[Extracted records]
◆ ◆ ◆ ◆ ◆

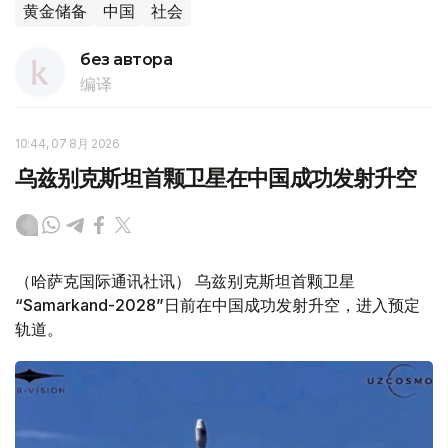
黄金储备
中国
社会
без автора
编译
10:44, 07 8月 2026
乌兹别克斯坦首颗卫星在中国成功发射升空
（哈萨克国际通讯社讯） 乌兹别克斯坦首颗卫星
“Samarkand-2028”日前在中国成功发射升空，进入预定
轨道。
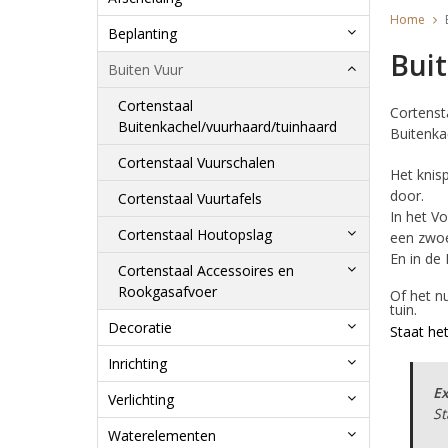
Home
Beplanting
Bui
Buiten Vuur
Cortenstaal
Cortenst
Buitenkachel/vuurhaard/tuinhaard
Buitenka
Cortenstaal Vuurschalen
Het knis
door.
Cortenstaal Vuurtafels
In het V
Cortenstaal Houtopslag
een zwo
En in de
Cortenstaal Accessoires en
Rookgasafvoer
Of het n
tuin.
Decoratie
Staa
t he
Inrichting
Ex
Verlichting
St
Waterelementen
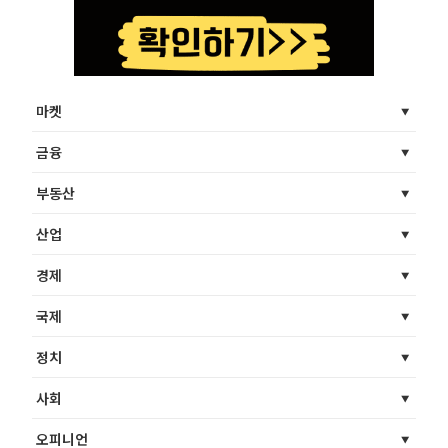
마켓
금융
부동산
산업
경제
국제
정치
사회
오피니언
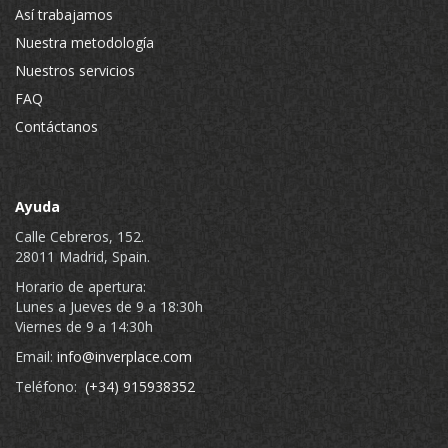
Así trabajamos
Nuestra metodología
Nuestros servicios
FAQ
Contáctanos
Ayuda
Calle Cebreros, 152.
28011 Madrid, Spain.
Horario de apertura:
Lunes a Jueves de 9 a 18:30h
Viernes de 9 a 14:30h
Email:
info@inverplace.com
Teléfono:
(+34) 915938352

◆ ◆ ◆ ◆ ◆

**PROBLEM TO SOLVE:** Return each line of the data above that contains the string "Cortenstaal", treating uppercase and lowercase letters as different.

**ANSWER BOX:**
Cortenstaal
Cortenstaal Vuurschalen
Cortenstaal Vuurtafels
Cortenstaal Houtopslag
Cortenstaal Accessoires en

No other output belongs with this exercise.